◆ **WHAT IS BEING ASKED**:
From the listing below, how many lines hold the word "close"? Write only the number.

◆ **INPUT RECORDS**:
....................
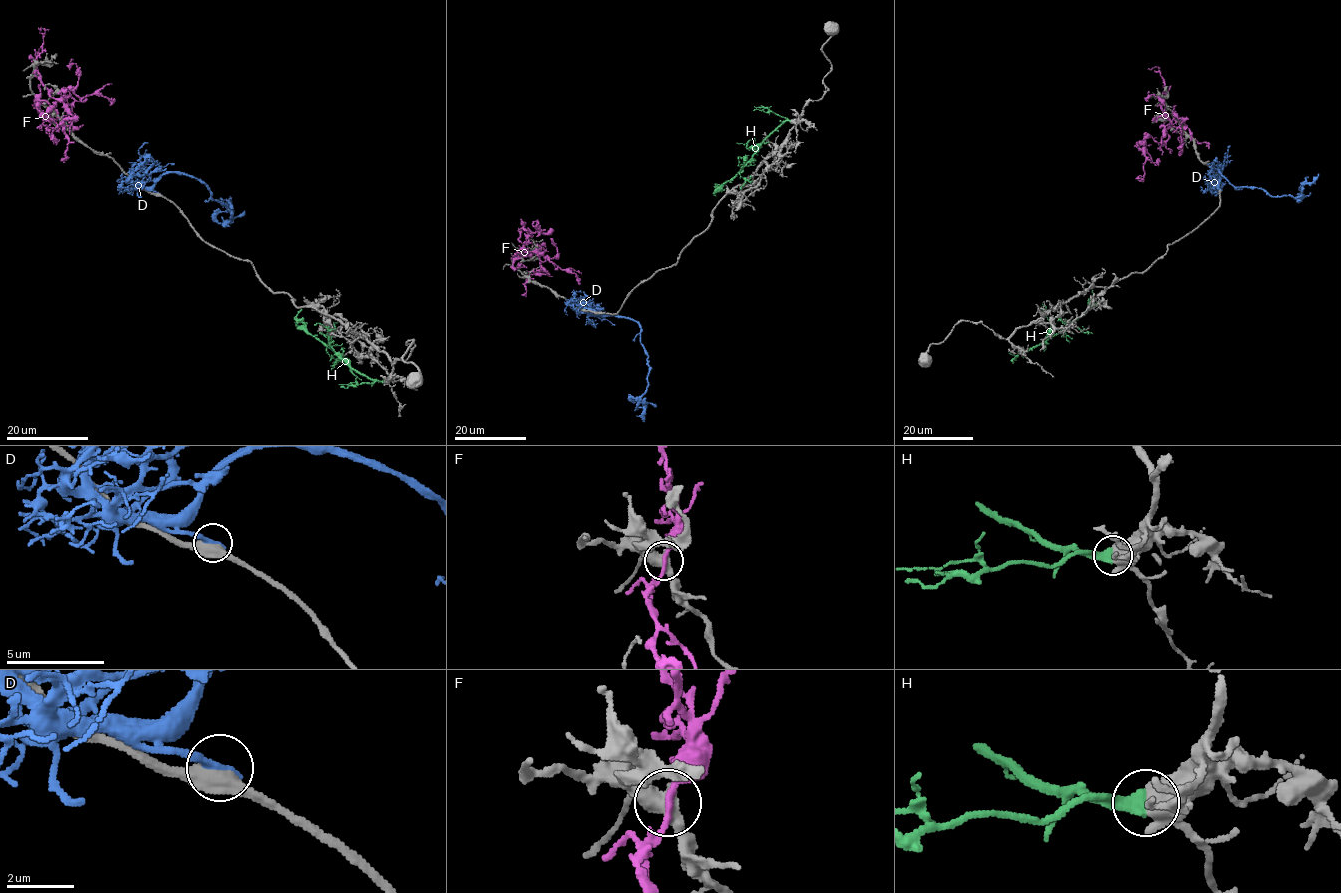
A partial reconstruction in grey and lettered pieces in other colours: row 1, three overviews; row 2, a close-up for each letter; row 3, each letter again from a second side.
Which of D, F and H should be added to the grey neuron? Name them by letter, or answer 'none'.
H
....................
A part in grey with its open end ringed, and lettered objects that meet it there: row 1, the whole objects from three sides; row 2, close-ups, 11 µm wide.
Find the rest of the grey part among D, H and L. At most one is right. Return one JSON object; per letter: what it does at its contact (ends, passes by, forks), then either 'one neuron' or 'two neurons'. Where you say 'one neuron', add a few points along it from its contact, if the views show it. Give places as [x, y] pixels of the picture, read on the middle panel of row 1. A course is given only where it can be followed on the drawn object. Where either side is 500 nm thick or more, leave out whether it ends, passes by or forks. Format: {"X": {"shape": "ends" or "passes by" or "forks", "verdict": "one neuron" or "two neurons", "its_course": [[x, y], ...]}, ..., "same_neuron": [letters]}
....................
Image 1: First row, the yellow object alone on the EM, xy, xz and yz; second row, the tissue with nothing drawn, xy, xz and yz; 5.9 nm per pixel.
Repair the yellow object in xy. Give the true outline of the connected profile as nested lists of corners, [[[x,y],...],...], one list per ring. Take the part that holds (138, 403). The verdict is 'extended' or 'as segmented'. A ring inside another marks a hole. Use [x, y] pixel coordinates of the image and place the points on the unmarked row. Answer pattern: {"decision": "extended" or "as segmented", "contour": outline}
....................
◆ **YOUR RESPONSE**:
2